August 21, 2015: An Answered Question
A couple of weeks later, on Friday afternoon, August 21, Rabbi Muskin happened to call to wish us a Mazal Tov for our 50th wedding anniversary. Some unknown person had notified his synagogue, Young Israel of Century City, that we had celebrated the event on the previous Sunday. The celebration had been deferred from our actual date in February since we wanted all of our children and families to be there to celebrate with us, and that’s why it took until the summer to do that. But Rabbi Muskin had not known of the half-year delay. Since we had him on-line, I couldn’t resist and asked him if he had known the Amlins.
“Yes,” he said, “lovely people.” But being a rabbi who knows who his members are, he added, “but they were members of Temple Beth Am.” So that completed that query.
So that’s enough for this pursuit and having brought this to a good conclusion, I must stop here – at least until someone or something else spurs me on!
Notes
[1] Regular prayer books have prayers for all kinds of special events, daily week-day worship, Shabbat and holiday variations. They are often several hundred pages in length. They may be in Hebrew alone or a combination of Hebrew and the language of the country a person is living in.
[2] Paul is our daughter-in-law Shira’s grandfather. We have never established whether this family name indicates any former family connections between our families.
[3] From: https://familysearch.org/learn/wiki/en/World_War_I_United_States_Military_Records,_1917_to_1918: The United States entered World War I in April 1917. Over 4.7 million men and women served in the regular U.S. forces, national guard units, and draft units. There were 53,402 killed in action, 63,114 deaths from disease and other causes, and about 205,000 wounded. New York, Pennsylvania, Illinois, and Ohio furnished the most soldiers.
[4] Census records become available to the public only after 72 years. The 1940 census became available then in 2012. The 1950 census will presumably become available in 2022.
[5] JOWBR=Jewish On-line World-wide Burial Registry, pronounced “Joe-bar.”
Paul L says
This is a heartwarming story and such a mitzvah!
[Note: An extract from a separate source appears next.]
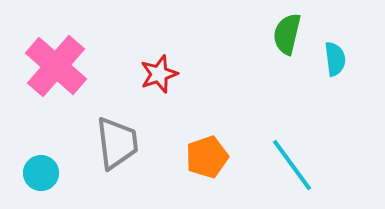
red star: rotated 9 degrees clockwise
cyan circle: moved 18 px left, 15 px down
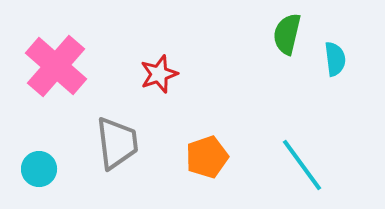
cyan line: moved 10 px right
cyan circle: moved 2 px left, 4 px up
Your research approach was logical and methodical. It should inspire everyone on those days when that brick wall just won’t give.
Julie May says
Dear Madeleine,
Thank you so much for publishing this and returning the prayerbook to the family. I’m Celine Krashin’s granddaughter and Frank Rubin was my beloved Poppo. You’ve helped me tremendously with filling in our family tree.
Julie May
Madeleine Isenberg says
Julie May,
Glad I could be the facilitator to return this. So many times we, as avid genealogists, hope we will find something of relevance for our own families.
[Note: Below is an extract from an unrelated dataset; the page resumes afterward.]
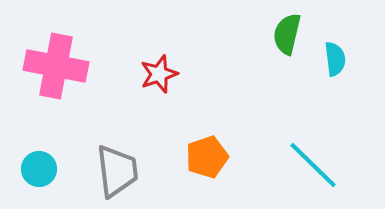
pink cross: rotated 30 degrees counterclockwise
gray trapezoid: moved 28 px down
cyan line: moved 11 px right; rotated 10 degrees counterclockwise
But sometimes, if we find something as precious as this sort of thing, it seems like well worth the effort to restore it to the family who otherwise were unaware of its existence.
Maybe it’s a “what-goes-around-comes-around” type of thing!
Best,
Madeleine
Madeleine Isenberg says
Thanks, Paul!
I like to think that if we have the resources — especially those at our fingertips — we should use them well.
And if we can do a mitzva in the process, all the better!
Best,
Madeleine
Sue says
Madeleine, this is incredible! Your dogged and “never-give-up” research for that little book’s family is an inspiration. I’ve hit so many brick walls, and am now encouraged to go back and try again. Thank you for this beautiful story & your mitzvah.
Jeanette Shelburne says
Thank you for this heartwarming story, both fascinating and an inspirational how-to for your fellow genealogy researchers.